Posted by: cmani2010 | April 27, 2009

“We will be back shortly”,”We are undergoing maintenance” !!

As with a lot of people, I am a user of the web2.0 sites like LinkedIn, Twitter, gmail, Yahoo etc. Infact sites like LinkedIn have become really addictive, and I do check the website atleast a couple of times a day, if I have time and am not on the road. So, on a Sunday morning, I opened at around 10:15 am Indian standard time and I got this message :

I was a little annoyed, that my favorite website is undergoing maintenance, and more so during day time in India !! Of course, it got me thinking, about the larger aspects of this issue. In this day and age, when your business is used by people across geographies, do things like having a maintenance window during offpeak hours in your local region (in this case the US), really work? Is it acceptable, and any ideas to overcome this?

A google search on “Linkedin architecture” came across this piece of information about LinkedIn’s architecture. A couple of points catch my eye, “The Cloud is a server that caches the entire LinkedIn network graph in memory”, “Rebuilding an instance of The Cloud from disk takes 8 hours” .. The components used in the architecture like Tomcat, Jetty, MySQL, Oracle etc are certainly capable of 99.999% availability, if architected that way. The Linkedin architecture, is great stuff to learn and understand, how high volume websites are built. There are plenty of details on how caching is done, LinkedIn also uses a push based architecture for generating content (could this be the reason???). I cannot really draw conclusions, on how to avoid this.

But, I have a couple of points, on how downtime can be avoided, and at the same time, allocate time for upgrades (hardware and software) and maintenance:
1. Use a Content Delivery Network (CDN) like Akamai, to deliver Content.
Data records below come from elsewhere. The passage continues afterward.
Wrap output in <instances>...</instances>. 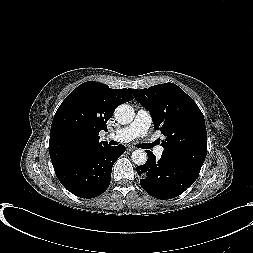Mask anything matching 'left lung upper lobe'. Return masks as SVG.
Listing matches in <instances>:
<instances>
[{
	"label": "left lung upper lobe",
	"mask_w": 253,
	"mask_h": 253,
	"mask_svg": "<svg viewBox=\"0 0 253 253\" xmlns=\"http://www.w3.org/2000/svg\"><path fill=\"white\" fill-rule=\"evenodd\" d=\"M131 92L149 110L155 129L166 136L162 155L201 169L207 154V132L193 99L173 83Z\"/></svg>",
	"instance_id": "obj_1"
}]
</instances>
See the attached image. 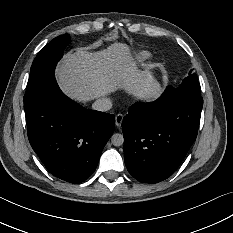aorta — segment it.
<instances>
[{
    "label": "aorta",
    "instance_id": "762f6f07",
    "mask_svg": "<svg viewBox=\"0 0 233 233\" xmlns=\"http://www.w3.org/2000/svg\"><path fill=\"white\" fill-rule=\"evenodd\" d=\"M124 142V138H123V135L121 134H113L111 136V143L112 145L114 146H121Z\"/></svg>",
    "mask_w": 233,
    "mask_h": 233
}]
</instances>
This way, you have websites which deliver content to different regions across the globe, without downtime in one region affecting others. Of course the cost, could be factor. The other thing to consider would be, if the contents are very dynamic, how will this work?
2. Use a Rolling Upgrade kind of strategy. That is, if you have several servers in a cluster, high availability setup, remove one server from the cluster, upgrade and push it backup to the cluster, and then take the next one. Of course, there may be a few minutes/hours, when the versions of the applications. will be different. But, you can avoid downtime.
My thoughts, on a Monday afternoon 😉 Hope this makes sense !!!